Dear Editor,
Alzheimer’s Disease (AD) is the most common progressive neurodegenerative disease that affects memory and cognition (1). Nowadays, using an experimental model of neurodegenerative disease is crucial for understanding underlying pathogenesis, disease prognosis, mechanism, and the therapeutic effect of various drugs and obtaining further information (2).
I read with great interest the article entitled “The effect of running on positive and negative slopes on serotonin levels in the hippocampus tissue of rats with Alzheimer’s disease” by Hassanlouei et al. I would like to thank the authors for sharing their valuable experience on a rat model of Alzheimer’s disease.

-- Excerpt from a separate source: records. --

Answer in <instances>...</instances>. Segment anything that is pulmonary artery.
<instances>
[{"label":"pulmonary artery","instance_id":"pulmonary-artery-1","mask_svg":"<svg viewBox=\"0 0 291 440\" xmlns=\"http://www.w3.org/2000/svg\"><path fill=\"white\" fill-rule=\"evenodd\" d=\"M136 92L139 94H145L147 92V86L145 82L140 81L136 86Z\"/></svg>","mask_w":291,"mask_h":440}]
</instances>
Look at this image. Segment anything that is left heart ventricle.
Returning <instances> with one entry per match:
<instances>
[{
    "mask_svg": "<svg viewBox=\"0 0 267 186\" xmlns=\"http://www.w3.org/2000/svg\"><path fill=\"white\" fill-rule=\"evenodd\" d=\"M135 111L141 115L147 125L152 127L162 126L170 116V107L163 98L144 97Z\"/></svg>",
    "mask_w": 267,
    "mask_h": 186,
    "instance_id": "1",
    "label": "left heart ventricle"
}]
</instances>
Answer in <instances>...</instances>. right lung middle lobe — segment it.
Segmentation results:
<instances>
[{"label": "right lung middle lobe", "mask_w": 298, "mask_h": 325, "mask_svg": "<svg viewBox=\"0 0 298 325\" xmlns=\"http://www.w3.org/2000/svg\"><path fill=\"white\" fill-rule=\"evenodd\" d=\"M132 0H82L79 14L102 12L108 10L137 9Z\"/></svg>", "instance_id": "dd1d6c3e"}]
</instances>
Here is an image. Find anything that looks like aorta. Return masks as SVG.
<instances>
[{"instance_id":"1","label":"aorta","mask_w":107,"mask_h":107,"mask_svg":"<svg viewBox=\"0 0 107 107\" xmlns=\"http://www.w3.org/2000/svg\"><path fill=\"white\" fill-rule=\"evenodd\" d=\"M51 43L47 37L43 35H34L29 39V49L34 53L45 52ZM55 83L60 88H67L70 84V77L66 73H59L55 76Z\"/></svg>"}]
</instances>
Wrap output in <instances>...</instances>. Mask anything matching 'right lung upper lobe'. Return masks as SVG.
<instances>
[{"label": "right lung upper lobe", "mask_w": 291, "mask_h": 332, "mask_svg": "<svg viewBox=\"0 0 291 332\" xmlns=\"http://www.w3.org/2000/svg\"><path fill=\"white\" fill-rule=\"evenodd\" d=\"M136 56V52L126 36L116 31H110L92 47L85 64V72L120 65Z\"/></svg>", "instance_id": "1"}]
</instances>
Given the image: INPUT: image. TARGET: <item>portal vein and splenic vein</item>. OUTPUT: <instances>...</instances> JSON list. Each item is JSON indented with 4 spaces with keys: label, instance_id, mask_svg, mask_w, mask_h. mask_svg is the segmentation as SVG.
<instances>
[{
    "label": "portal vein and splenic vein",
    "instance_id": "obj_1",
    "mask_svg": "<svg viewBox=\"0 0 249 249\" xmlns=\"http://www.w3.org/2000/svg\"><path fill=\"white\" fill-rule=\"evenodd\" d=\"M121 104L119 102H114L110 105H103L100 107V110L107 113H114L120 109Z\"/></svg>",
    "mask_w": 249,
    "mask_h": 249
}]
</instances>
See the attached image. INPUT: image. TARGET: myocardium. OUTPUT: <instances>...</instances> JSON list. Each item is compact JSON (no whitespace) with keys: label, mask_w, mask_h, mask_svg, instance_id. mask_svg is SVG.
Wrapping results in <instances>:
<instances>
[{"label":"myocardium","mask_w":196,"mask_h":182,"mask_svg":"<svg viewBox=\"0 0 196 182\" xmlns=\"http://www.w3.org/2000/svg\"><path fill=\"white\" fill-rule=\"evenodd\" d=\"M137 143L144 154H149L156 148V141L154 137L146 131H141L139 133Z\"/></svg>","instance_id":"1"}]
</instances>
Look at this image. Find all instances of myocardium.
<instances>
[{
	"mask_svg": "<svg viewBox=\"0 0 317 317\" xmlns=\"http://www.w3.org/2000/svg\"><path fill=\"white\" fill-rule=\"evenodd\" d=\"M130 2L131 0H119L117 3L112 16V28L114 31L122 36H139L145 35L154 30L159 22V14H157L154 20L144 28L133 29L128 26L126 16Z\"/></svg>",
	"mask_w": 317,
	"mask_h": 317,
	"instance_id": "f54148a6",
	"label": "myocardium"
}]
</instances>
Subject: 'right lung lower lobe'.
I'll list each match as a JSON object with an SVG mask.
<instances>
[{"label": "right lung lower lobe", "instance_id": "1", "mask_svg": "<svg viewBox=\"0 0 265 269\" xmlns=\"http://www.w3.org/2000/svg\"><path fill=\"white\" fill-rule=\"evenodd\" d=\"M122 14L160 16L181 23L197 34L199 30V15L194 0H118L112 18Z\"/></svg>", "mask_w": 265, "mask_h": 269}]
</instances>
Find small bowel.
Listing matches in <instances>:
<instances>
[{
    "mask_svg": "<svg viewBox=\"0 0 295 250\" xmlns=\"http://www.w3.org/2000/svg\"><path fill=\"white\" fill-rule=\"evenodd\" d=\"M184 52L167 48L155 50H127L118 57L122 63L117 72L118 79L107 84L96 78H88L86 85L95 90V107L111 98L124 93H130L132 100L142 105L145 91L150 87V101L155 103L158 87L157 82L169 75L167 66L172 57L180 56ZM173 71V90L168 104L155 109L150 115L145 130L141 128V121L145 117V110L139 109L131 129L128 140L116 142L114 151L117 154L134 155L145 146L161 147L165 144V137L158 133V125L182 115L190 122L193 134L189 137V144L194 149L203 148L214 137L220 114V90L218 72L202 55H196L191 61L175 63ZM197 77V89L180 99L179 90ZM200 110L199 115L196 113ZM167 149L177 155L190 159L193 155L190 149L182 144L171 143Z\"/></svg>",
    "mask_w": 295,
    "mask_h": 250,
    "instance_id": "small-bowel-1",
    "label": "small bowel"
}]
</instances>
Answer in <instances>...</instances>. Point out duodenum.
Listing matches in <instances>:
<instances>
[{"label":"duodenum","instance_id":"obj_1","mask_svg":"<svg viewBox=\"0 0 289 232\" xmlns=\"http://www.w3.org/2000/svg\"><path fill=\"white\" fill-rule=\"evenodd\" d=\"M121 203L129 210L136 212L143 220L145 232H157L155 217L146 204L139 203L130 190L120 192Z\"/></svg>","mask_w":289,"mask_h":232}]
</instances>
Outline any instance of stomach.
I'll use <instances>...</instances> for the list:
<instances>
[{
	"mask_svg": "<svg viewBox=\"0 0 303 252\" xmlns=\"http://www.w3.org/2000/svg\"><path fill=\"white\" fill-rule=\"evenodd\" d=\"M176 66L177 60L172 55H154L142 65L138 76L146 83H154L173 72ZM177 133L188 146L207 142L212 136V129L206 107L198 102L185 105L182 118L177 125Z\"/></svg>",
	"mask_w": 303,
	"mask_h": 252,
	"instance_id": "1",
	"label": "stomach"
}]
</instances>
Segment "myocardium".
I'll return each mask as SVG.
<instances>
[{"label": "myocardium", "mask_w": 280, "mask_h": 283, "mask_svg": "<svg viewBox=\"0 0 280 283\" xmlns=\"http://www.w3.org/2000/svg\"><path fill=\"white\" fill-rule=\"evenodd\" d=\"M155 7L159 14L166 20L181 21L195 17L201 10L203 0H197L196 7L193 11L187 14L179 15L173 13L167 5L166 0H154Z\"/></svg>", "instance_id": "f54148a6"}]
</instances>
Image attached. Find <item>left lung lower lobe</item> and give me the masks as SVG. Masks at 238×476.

This article has two unclear points. First, the authors made the AD model without explaining the confirmation method. Although animal models should be selected based on the purpose of research, there are criteria for evaluating and validating the animal model mainly to ensure the efficacy of the drug or neurotoxin applied to induce the disease model (3-5).
The second point is the reason for the serotonin increase that was attributed to exercise by the authors. In this research, the authors measured the serotonin level of the hippocampus after running. According to previous studies, exercise increases the serotonin level. The point of this article is that the serotonin level was higher in the AD group with exercise than in the AD group without exercise, and this is in line with previous studies. As regards, the induction of AD degenerates some of the serotonergic receptors. Increased serotonin and its transporters have an effective role in the reduction of amyloid β, a peptide that essentially involves in AD (6, 7). The point is that in the CA1 (subfield) region of the hippocampus in a mouse model of AD, the serotonergic fiber of non-damaged neurons sprouted by three months after model induction. However, this happened by pathological events, especially brain damage in the animal model, and this serotonergic fiber is degraded later because of the accumulation of amyloid β (8, 9). Therefore, this might be a protective mechanism and a reason for serotonin enhancement after making animal models. Another cause of serotonin enhancement is trophic factors such as Brain-derived Neurotrophic Factor (BDNF), which not only amplifies after using neurotoxic factors but also induces the sprouting of serotonergic fibers (10).
In conclusion, we need more investigations on the serotonin level in the early stage of AD and animal models induced with neurotoxins to clarify this complication.